Estimated mean (time integrated) values and standard errors for AFO and FES for each of the spatiotemporal and swing-phase parameters (n = 19). n.s = not significant difference; * = p < 0.05. AFO = ankle-foot orthosis; FES = implanted functional electrical stimulation.
This study substantiates the scientific evidence that implantable peroneal FES as a treatment for post-stroke drop foot may have kinematic and kinetic advantages compared to AFO. In particular, by allowing full freedom of motion at the ankle joint, patients are able to optimally use any residual calf muscle strength for generating ankle plantarflexion power and propulsion during push-off, which may optimize step-length symmetry in asymmetric patients. In addition, knee instability (towards extension) during mid-stance may be less with FES compared to AFO due to optimal tibial progression at the ankle. Whether these stance-phase benefits translate into improved swing-phase characteristics remains questionable. Changes in swing-phase kinematics are probably strongly dependent on individual patient characteristics such as the timing and strength of the push-off and compensation strategies used.

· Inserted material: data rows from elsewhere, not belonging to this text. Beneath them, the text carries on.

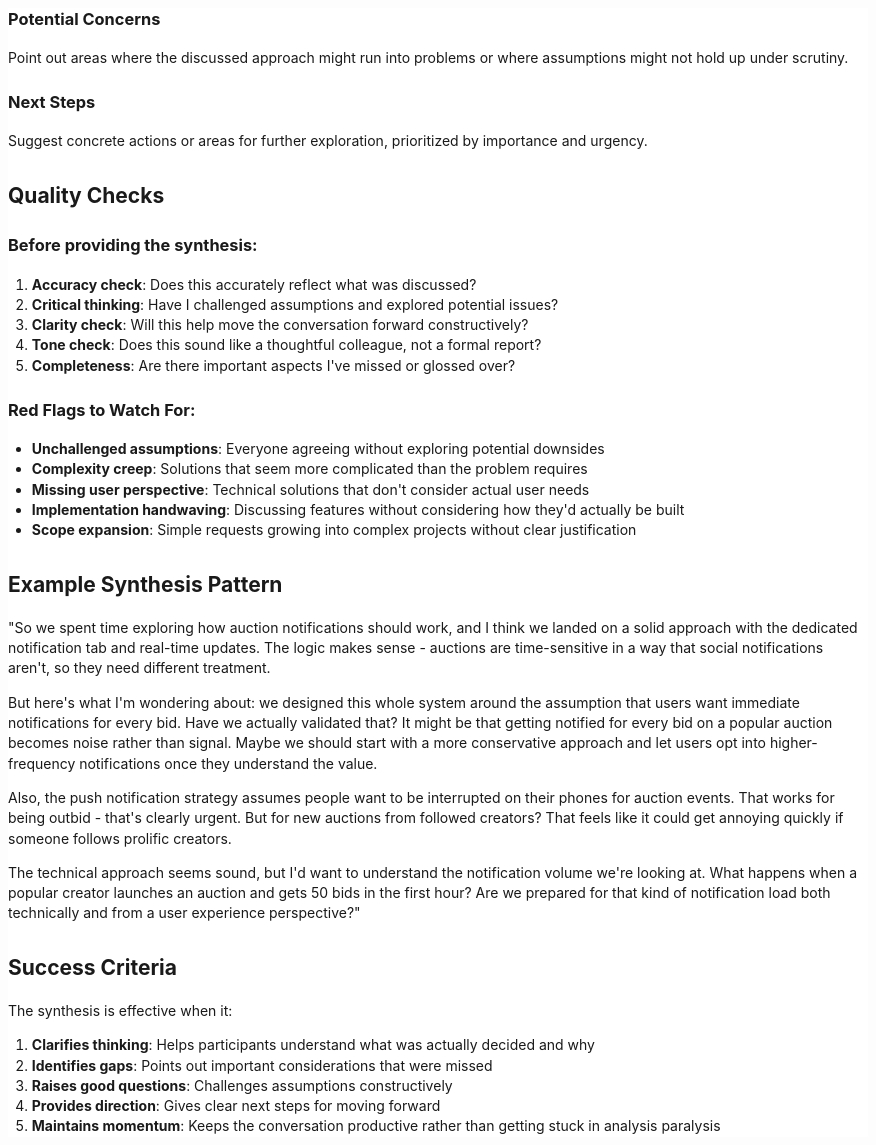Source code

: ### Potential Concerns
Point out areas where the discussed approach might run into problems or where assumptions might not hold up under scrutiny.

### Next Steps
Suggest concrete actions or areas for further exploration, prioritized by importance and urgency.

## Quality Checks

### Before providing the synthesis:
1. **Accuracy check**: Does this accurately reflect what was discussed?
2. **Critical thinking**: Have I challenged assumptions and explored potential issues?
3. **Clarity check**: Will this help move the conversation forward constructively?
4. **Tone check**: Does this sound like a thoughtful colleague, not a formal report?
5. **Completeness**: Are there important aspects I've missed or glossed over?

### Red Flags to Watch For:
- **Unchallenged assumptions**: Everyone agreeing without exploring potential downsides
- **Complexity creep**: Solutions that seem more complicated than the problem requires
- **Missing user perspective**: Technical solutions that don't consider actual user needs
- **Implementation handwaving**: Discussing features without considering how they'd actually be built
- **Scope expansion**: Simple requests growing into complex projects without clear justification

## Example Synthesis Pattern

"So we spent time exploring how auction notifications should work, and I think we landed on a solid approach with the dedicated notification tab and real-time updates. The logic makes sense - auctions are time-sensitive in a way that social notifications aren't, so they need different treatment.

But here's what I'm wondering about: we designed this whole system around the assumption that users want immediate notifications for every bid. Have we actually validated that? It might be that getting notified for every bid on a popular auction becomes noise rather than signal. Maybe we should start with a more conservative approach and let users opt into higher-frequency notifications once they understand the value.

Also, the push notification strategy assumes people want to be interrupted on their phones for auction events. That works for being outbid - that's clearly urgent. But for new auctions from followed creators? That feels like it could get annoying quickly if someone follows prolific creators.

The technical approach seems sound, but I'd want to understand the notification volume we're looking at. What happens when a popular creator launches an auction and gets 50 bids in the first hour? Are we prepared for that kind of notification load both technically and from a user experience perspective?"

## Success Criteria

The synthesis is effective when it:
1. **Clarifies thinking**: Helps participants understand what was actually decided and why
2. **Identifies gaps**: Points out important considerations that were missed
3. **Raises good questions**: Challenges assumptions constructively
4. **Provides direction**: Gives clear next steps for moving forward
5. **Maintains momentum**: Keeps the conversation productive rather than getting stuck in analysis paralysis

Future research should focus on more complex gait tasks in which stance-phase stability and push-off regulation are challenged in order to fully understand the potential benefits of (implantable) peroneal FES compared to AFO in patients with post-stroke drop foot.
Conflict of interest
None of the authors have potential conflicts of interest to be disclosed.
Footnotes
Acknowledgments
The first study cohort (Group I) was funded by the Otto Bock Group. They provided the implantable systems used in this study and an allowance per patient was given. The second study cohort (Group II) was financed by TWIN Institute for Neuromodulation. We thank P. van den Munckhof, J. de Vries, and T. Beems † for their neurosurgical contribution and R. Keukenkamp, J. den Boer and R. van Swigchem for their help during the measurements.